- [Exercise prompt] Please repeat the entries below exactly as written, leaving out any images.

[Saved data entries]
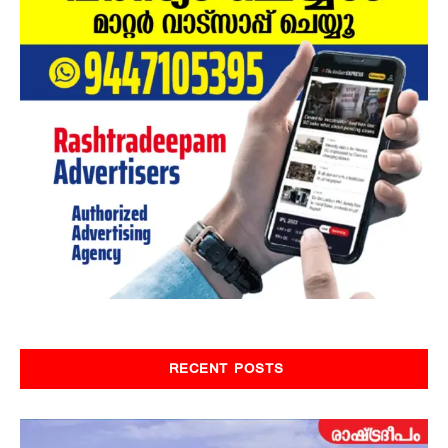
RECENT POSTS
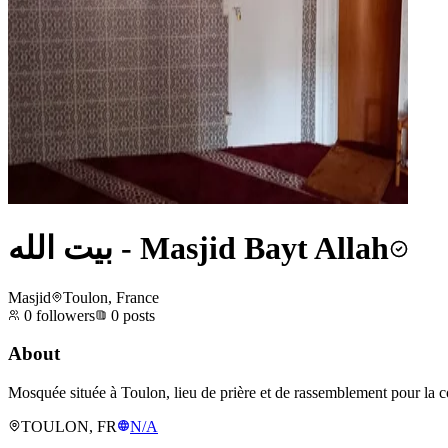
بيت الله - Masjid Bayt Allah
Masjid
Toulon, France
0
followers
0
posts
About
Mosquée située à Toulon, lieu de prière et de rassemblement pour la c
TOULON, FR
N/A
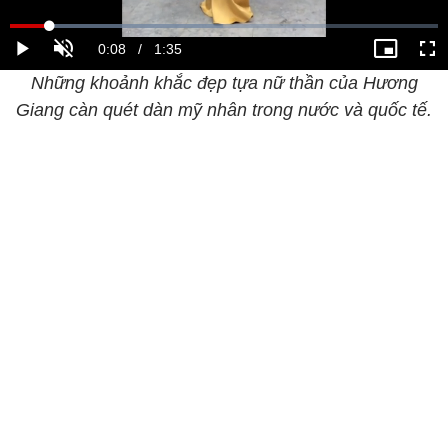
Những khoảnh khắc đẹp tựa nữ thần của Hương
Giang càn quét dàn mỹ nhân trong nước và quốc tế.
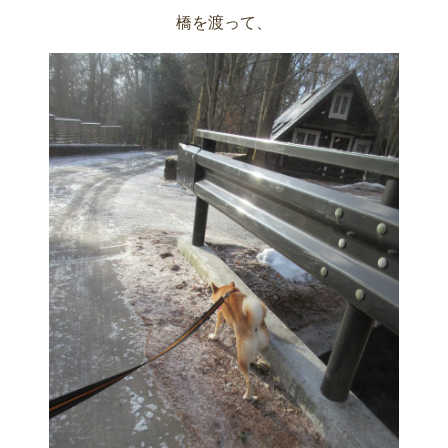
橋を渡って、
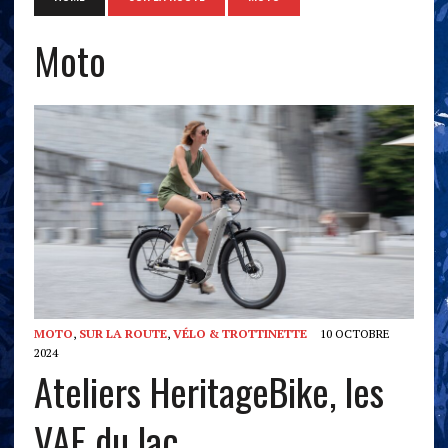
Moto
MOTO
,
SUR LA ROUTE
,
VÉLO & TROTTINETTE
10 OCTOBRE
2024
Ateliers HeritageBike, les
VAE du lac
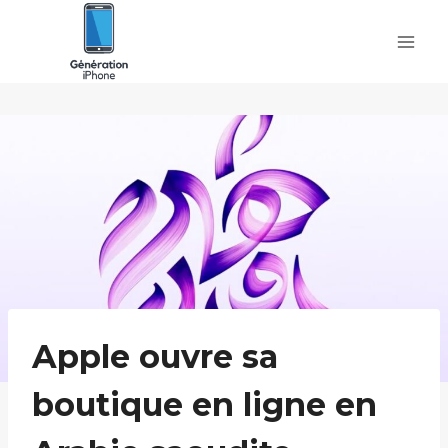
Skip
to
content
Apple ouvre sa
boutique en ligne en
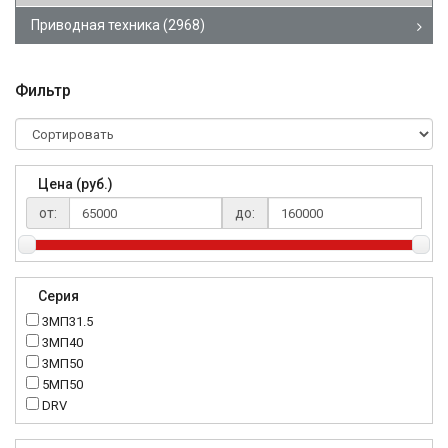
Приводная техника
(2968)
Фильтр
Цена (руб.)
от:
до:
Серия
3МП31.5
3МП40
3МП50
5МП50
DRV
K..DR
MRT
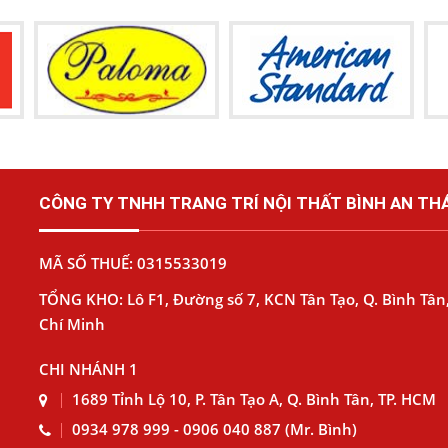
CÔNG TY TNHH TRANG TRÍ NỘI THẤT BÌNH AN THÁ
MÃ SỐ THUẾ: 0315533019
TỔNG KHO: Lô F1, Đường số 7, KCN Tân Tạo, Q. Bình Tân,
Chí Minh
CHI NHÁNH 1
1689 Tỉnh Lộ 10, P. Tân Tạo A, Q. Bình Tân, TP. HCM
0934 978 999 - 0906 040 887 (Mr. Bình)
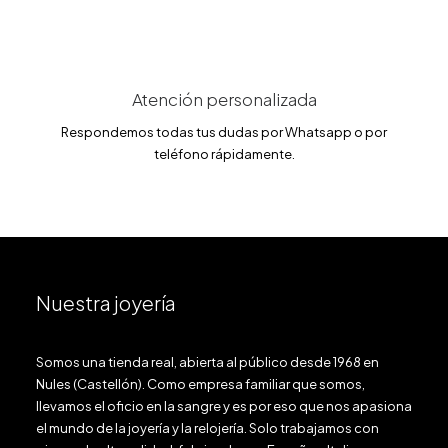
Atención personalizada
Respondemos todas tus dudas por Whatsapp o por
teléfono rápidamente.
Nuestra joyería
Somos una tienda real, abierta al público desde 1968 en
Nules (Castellón). Como empresa familiar que somos,
llevamos el oficio en la sangre y es por eso que nos apasiona
el mundo de la joyería y la relojería. Solo trabajamos con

- [Result of the task]
RECENT POSTS
بيت الله - Masjid Bayt Allah
Masjid
Toulon, France
0
followers
0
posts
About
Mosquée située à Toulon, lieu de prière et de rassemblement pour la c
TOULON, FR
N/A
Những khoảnh khắc đẹp tựa nữ thần của Hương
Giang càn quét dàn mỹ nhân trong nước và quốc tế.
橋を渡って、
Moto
MOTO
,
SUR LA ROUTE
,
VÉLO & TROTTINETTE
10 OCTOBRE
2024
Ateliers HeritageBike, les
VAE du lac
Skip
to
content
Apple ouvre sa
boutique en ligne en
Приводная техника
(2968)
Фильтр
Цена (руб.)
от:
до:
Серия
3МП31.5
3МП40
3МП50
5МП50
DRV
K..DR
MRT
CÔNG TY TNHH TRANG TRÍ NỘI THẤT BÌNH AN THÁ
MÃ SỐ THUẾ: 0315533019
TỔNG KHO: Lô F1, Đường số 7, KCN Tân Tạo, Q. Bình Tân,
Chí Minh
CHI NHÁNH 1
1689 Tỉnh Lộ 10, P. Tân Tạo A, Q. Bình Tân, TP. HCM
0934 978 999 - 0906 040 887 (Mr. Bình)
Atención personalizada
Respondemos todas tus dudas por Whatsapp o por
teléfono rápidamente.
Nuestra joyería
Somos una tienda real, abierta al público desde 1968 en
Nules (Castellón). Como empresa familiar que somos,
llevamos el oficio en la sangre y es por eso que nos apasiona
el mundo de la joyería y la relojería. Solo trabajamos con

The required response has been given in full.